:: Extrait choisi ::
● ● ● ● ●

La traduction en français

La Teacher Responsibility Scale a été traduite selon une procédure de retraduction (Behling et Law, 2000). Quatre personnes ont été impliquées dans le processus de traduction. Dans un premier temps, le second auteur de cet article, familier des travaux des auteurs de l’échelle, a procédé à une traduction de l’anglais au français (forward). Ensuite, la version française a été retraduite en anglais (backward) par une personne bilingue, experte dans le domaine de l’éducation. Les différences entre les formulations originales et les formulations retraduites du français ont été examinées par Lauermann et Karabenick, et ces différences ont été discutées avec le second auteur de cet article. Seules des différences mineures ont été relevées et résolues. Ce processus a permis de s’assurer de la qualité de la traduction. La validité de cette version française a été examinée par deux études qui font l’objet de cet article.

● ● ● ● ●

:: Données fournies ::

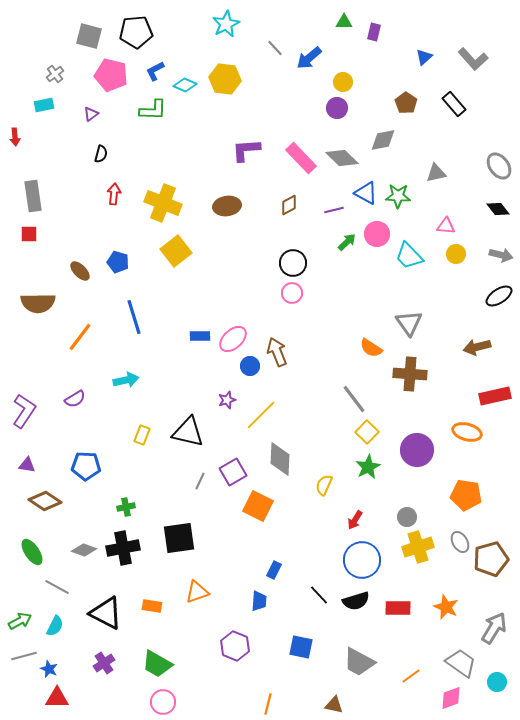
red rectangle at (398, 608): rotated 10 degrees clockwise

● ● ● ● ●

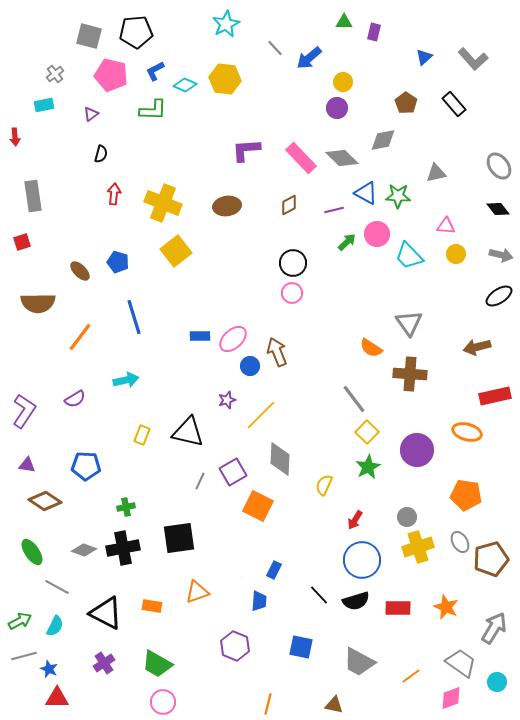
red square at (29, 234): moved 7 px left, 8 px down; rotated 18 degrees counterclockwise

● ● ● ● ●

:: Consigne ::
Dans l'extrait sur la traduction de l'échelle, combien de personnes ont pris part au processus de traduction ? Répondez uniquement à partir de l'extrait, sans recourir aux lignes.

:: Réponse ::
Quatre personnes.